Phipps, Johnson and Van Couvering

Sun Open Source Leaders

Apache's Blogging and Database Projects
34 minutes, 15.7mb, recorded 2006-10-11
Phipps, Van Couvering and Johnson

The Apache Tomcat Web server, Roller blogging server and Derby database initiatives all share one thing: substantial contributions by Sun Microsystems. Apache is also incubating Harmony, an open source implementation of Java. In this episode, a trio of Sun open source leaders explains where and how Sun contributes to Apache projects, and why it is content for now to let Harmony proceed without Sun's direct contribution. In an extended segment with Simon Phipps, he defends the existing Java language governance model, explains why there's always room for multiple implementations of standards, and shares his concerns about the OSI's proposed Open Standards Requirement and Microsoft's Open Specification Promise.

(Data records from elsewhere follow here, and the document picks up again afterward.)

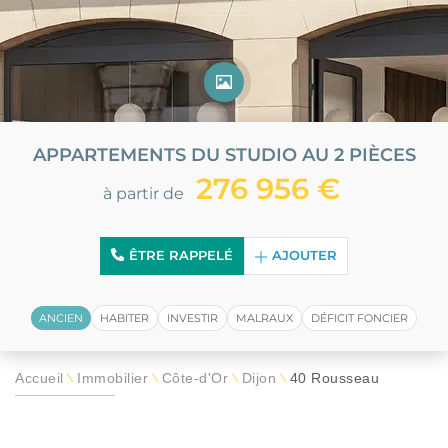
APPARTEMENTS DU STUDIO AU 2 PIÈCES
276 956 €
à partir de
ÊTRE RAPPELÉ
AJOUTER
ANCIEN
HABITER
INVESTIR
MALRAUX
DÉFICIT FONCIER
Accueil
Immobilier
Côte-d'Or
Dijon
40 Rousseau
\
\
\
\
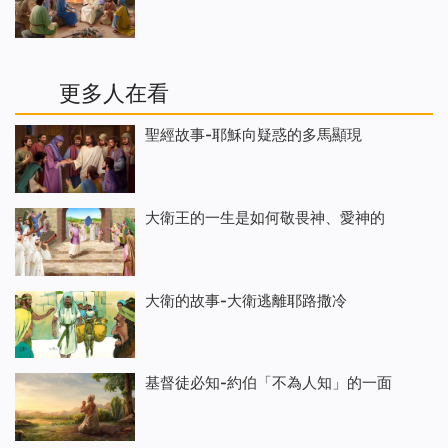
更多人在看
聖經故事-耶穌向疑惑的多馬顯現
大衛王的一生是如何敬畏神、愛神的
大衛的故事-大衛逃離耶路撒冷
基督徒必知-約伯「不為人知」的一面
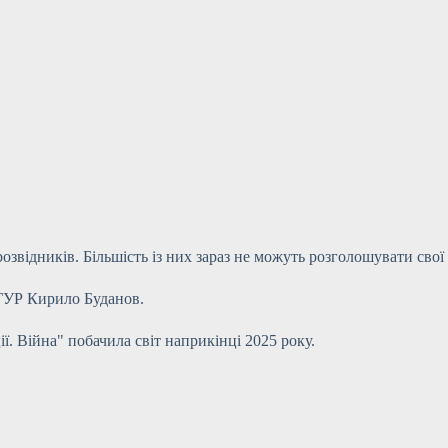
озвідників. Більшість із них зараз не можуть розголошувати свої 
 ГУР Кирило Буданов.
. Війна" побачила світ наприкінці 2025 року.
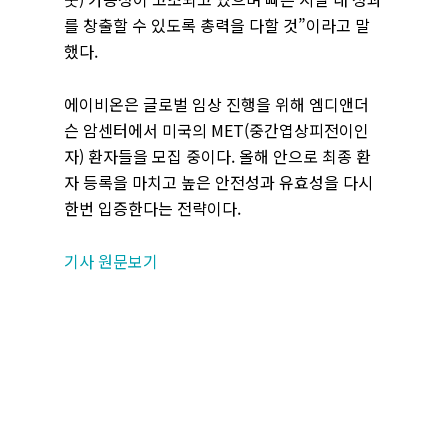
를 창출할 수 있도록 총력을 다할 것”이라고 말
했다.
에이비온은 글로벌 임상 진행을 위해 엠디앤더
슨 암센터에서 미국의 MET(중간엽상피전이인
자) 환자들을 모집 중이다. 올해 안으로 최종 환
자 등록을 마치고 높은 안전성과 유효성을 다시
한번 입증한다는 전략이다.
기사 원문보기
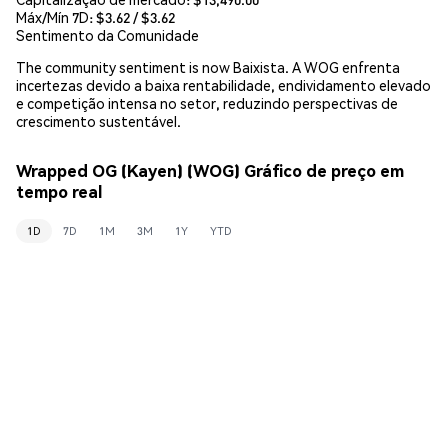
Máx/Mín 7D: $
3.62
/ $
3.62
Sentimento da Comunidade
The community sentiment is now Baixista. A WOG enfrenta
incertezas devido a baixa rentabilidade, endividamento elevado
e competição intensa no setor, reduzindo perspectivas de
crescimento sustentável.
Wrapped OG (Kayen) (WOG) Gráfico de preço em
tempo real
1D
7D
1M
3M
1Y
YTD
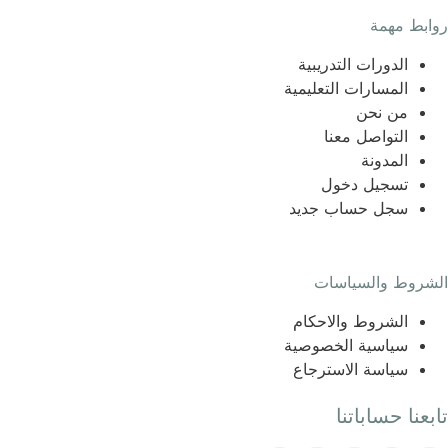
روابط مهمة
الدورات التدريبية
المسارات التعليمية
من نحن
التواصل معنا
المدونة
تسجيل دخول
سجل حساب جديد
الشروط والسياسات
الشروط والاحكام
سياسية الخصوصية
سياسة الاسترجاع
تابعنا حساباتنا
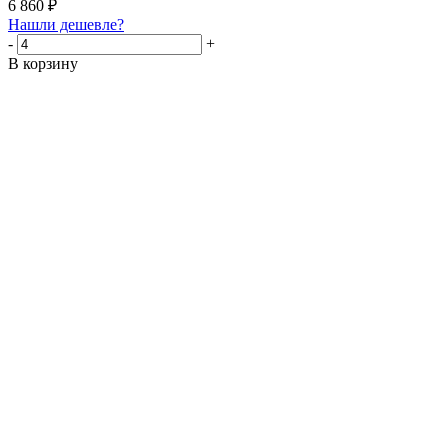
6 860
₽
Нашли дешевле?
-
+
В корзину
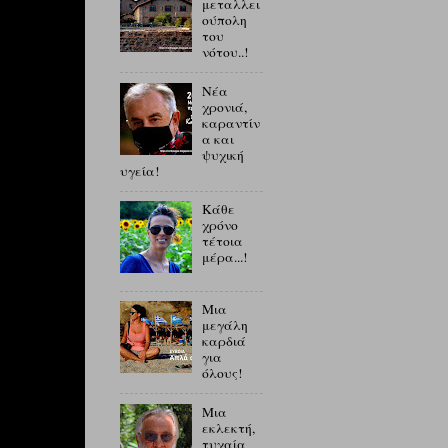
μεταλλει
ούπολη
του
νότου..!
Νέα
χρονιά,
καραντίν
α και
ψυχική
υγεία!
Κάθε
χρόνο
τέτοια
μέρα...!
Μια
μεγάλη
καρδιά
για
όλους!
Μια
εκλεκτή,
τυχαία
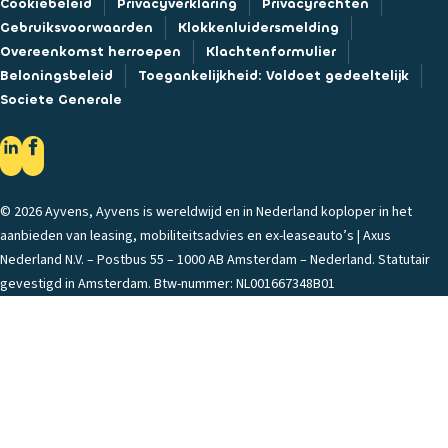
Cookiebeleid
Privacyverklaring
Privacyrechten
Gebruiksvoorwaarden
Klokkenluidersmelding
Overeenkomst herroepen
Klachtenformulier
Beloningsbeleid
Toegankelijkheid: Voldoet gedeeltelijk
Societe Generale
© 2026 Ayvens, Ayvens is wereldwijd en in Nederland koploper in het
aanbieden van leasing, mobiliteitsadvies en ex-leaseauto’s | Axus
Nederland N.V. – Postbus 55 – 1000 AB Amsterdam – Nederland. Statutair
gevestigd in Amsterdam. Btw-nummer: NL001667348B01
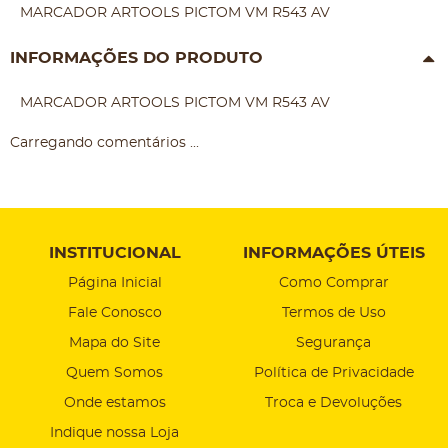
MARCADOR ARTOOLS PICTOM VM R543 AV
INFORMAÇÕES DO PRODUTO
MARCADOR ARTOOLS PICTOM VM R543 AV
Carregando comentários ...
INSTITUCIONAL
INFORMAÇÕES ÚTEIS
Página Inicial
Como Comprar
Fale Conosco
Termos de Uso
Mapa do Site
Segurança
Quem Somos
Política de Privacidade
Onde estamos
Troca e Devoluções
Indique nossa Loja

Simon Phipps is the chief open source officer at Sun Microsystems. At various times he has programmed mainframes, Windows and on the Web. He was previously involved in OSI standards in the 80s, in the earliest commercial collaborative conferencing software in the early 90s, in introducing Java and XML to IBM and most recently with Sun's launching Sun's blogging site, blogs.sun.com. He lives in the U.K., is based at Sun's Menlo Park campus in California and can be contacted via http://www.webmink.net.

David Van Couvering is a senior staff engineer at Sun Microsystems. He has spent his engineering career crossing the bridge between databases and the middle tier world of application servers, Java and distributed systems. He was the original architect for the Sybase J2EE application server and for the first release of the clustered Sun Java Application Server Enterprise Edition. Currently Van Couvering is involved with Java DB, a Sun-produced distribution of the Apache Derby open source database and is a committer on Apache Derby.

David Johnson is a staff engineer at Sun Microsystems. He has worked in a variety of software companies including Rogue Wave, HAHT Software and SAS Institute. In 2002, unable to satisfy his urge to create cool software at work, Johnson worked nights and weekends to create the open source, Java-based Roller blog server. Johnson now works on Roller full-time and is based in North Carolina. Johnson is the author of Manning Publications' book RSS and Atom In Action.